Although Indian Muslims are not a theologically and culturally speaking monolith, there has been a noticeable increase in religiosity in recent decades. Many have fallen under the influence of Wahhabism which emphasizes overt religiosity as evidenced by dress codes for men, women and even small children.

Today, there are many more women and girls wearing the burqa from head to toe. Several others wear the hijab. Girls whose grandmothers or mothers never wore hijab are adopting hijab today. Of course, it was common in Muslim societies for older women to throw a wide dupatta loosely over their shoulders and head. My grandmothers and other older women in the neighborhood followed this practice of their own volition. They had no fear at all that not a lock of their hair would be visible!
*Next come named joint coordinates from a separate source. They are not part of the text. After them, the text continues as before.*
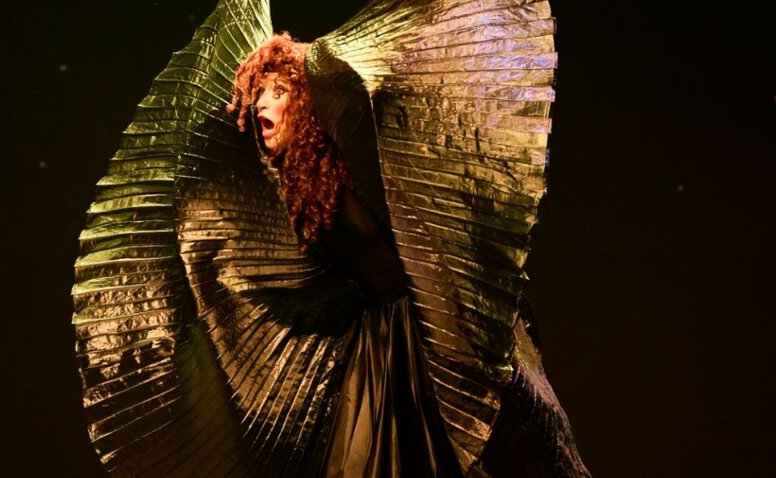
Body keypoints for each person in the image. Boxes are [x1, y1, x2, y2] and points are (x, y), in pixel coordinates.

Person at [227, 32, 591, 477]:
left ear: (306, 104)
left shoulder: (354, 159)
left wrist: (321, 65)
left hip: (431, 323)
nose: (262, 104)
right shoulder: (301, 186)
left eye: (278, 92)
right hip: (380, 341)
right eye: (259, 94)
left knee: (467, 453)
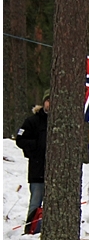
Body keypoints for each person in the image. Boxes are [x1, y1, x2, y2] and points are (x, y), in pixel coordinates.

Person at [15, 92, 49, 221]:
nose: (50, 104)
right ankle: (31, 230)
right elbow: (20, 139)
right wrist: (36, 147)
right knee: (36, 202)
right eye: (48, 100)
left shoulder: (61, 122)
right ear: (43, 102)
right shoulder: (32, 121)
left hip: (57, 173)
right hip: (37, 170)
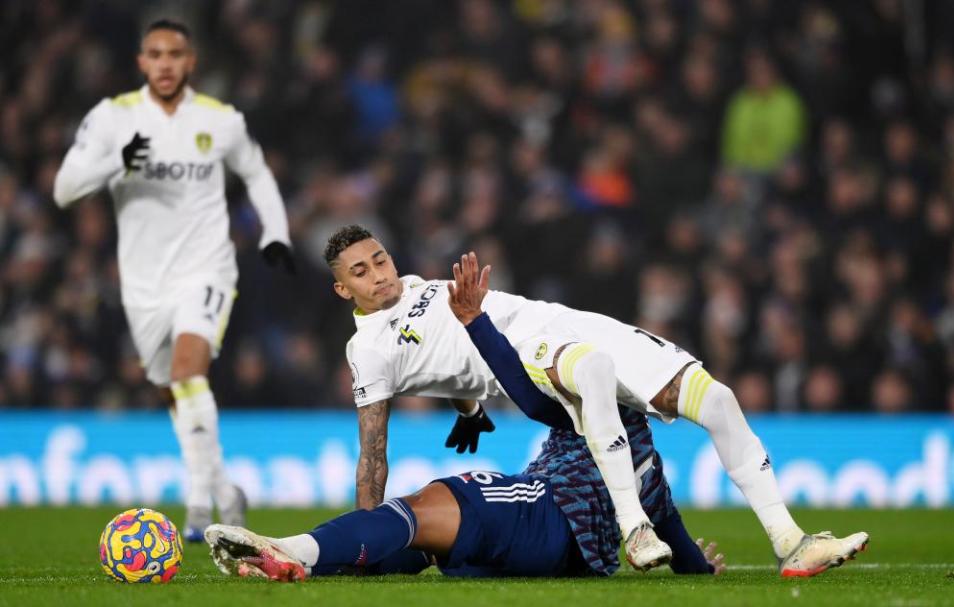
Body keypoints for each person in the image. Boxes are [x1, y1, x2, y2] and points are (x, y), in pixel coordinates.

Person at [326, 224, 867, 577]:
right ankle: (634, 527)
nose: (379, 274)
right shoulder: (367, 349)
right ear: (342, 291)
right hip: (530, 350)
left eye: (380, 259)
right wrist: (364, 536)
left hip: (571, 321)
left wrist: (468, 408)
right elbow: (372, 449)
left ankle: (791, 542)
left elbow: (447, 356)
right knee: (596, 372)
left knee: (719, 401)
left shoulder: (419, 286)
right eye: (361, 272)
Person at [52, 19, 295, 541]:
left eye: (175, 53)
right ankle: (227, 489)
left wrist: (275, 232)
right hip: (143, 284)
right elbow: (65, 190)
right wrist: (116, 164)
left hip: (206, 268)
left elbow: (255, 172)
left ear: (191, 62)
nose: (165, 62)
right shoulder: (114, 118)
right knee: (176, 393)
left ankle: (198, 507)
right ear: (142, 62)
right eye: (155, 53)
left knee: (189, 371)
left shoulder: (220, 120)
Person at [204, 406, 726, 580]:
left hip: (543, 510)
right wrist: (702, 567)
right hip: (555, 556)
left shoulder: (586, 408)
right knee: (426, 539)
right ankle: (308, 565)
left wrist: (476, 328)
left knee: (421, 508)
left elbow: (524, 386)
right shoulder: (652, 477)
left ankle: (293, 549)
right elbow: (681, 551)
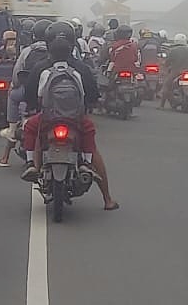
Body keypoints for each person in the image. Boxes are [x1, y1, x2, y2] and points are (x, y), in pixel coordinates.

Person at [18, 21, 118, 210]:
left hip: (47, 119)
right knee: (92, 145)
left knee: (31, 128)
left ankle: (32, 163)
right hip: (76, 120)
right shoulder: (81, 68)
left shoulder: (41, 68)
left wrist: (34, 107)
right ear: (73, 44)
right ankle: (106, 198)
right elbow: (92, 95)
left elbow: (30, 95)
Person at [0, 19, 52, 168]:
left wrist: (14, 85)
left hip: (28, 93)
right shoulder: (57, 50)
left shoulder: (28, 51)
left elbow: (17, 74)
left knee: (12, 96)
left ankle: (12, 130)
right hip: (51, 95)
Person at [158, 33, 188, 109]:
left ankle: (161, 105)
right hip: (187, 72)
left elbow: (168, 62)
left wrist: (165, 65)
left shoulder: (173, 50)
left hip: (176, 72)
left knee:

Today, I often hear a girl say that the hijab is my personal choice. I hope one day she will realize that she didn’t really have a choice. She will realize that she has been influenced by the premium given to a woman wearing the hijab in our society. A woman wearing the hijab is a good woman because she is “properly dressed”. In my activism for Muslim women’s rights, I am regularly asked the question “why aren’t you in Islamic dress!

Collectively, Indian Muslims have never deliberated on issues related to Islam, culture and identity. Invariably, popular common sense has been based on conservatism and a patriarchal worldview. Serious collective reflection on issues such as multiculturalism is long overdue. This must be done with the same vigor with which we demand justice and equality as citizens.

The author is co-founder of Bharatiya Muslim Mahila Andolan. The opinions expressed here are personal.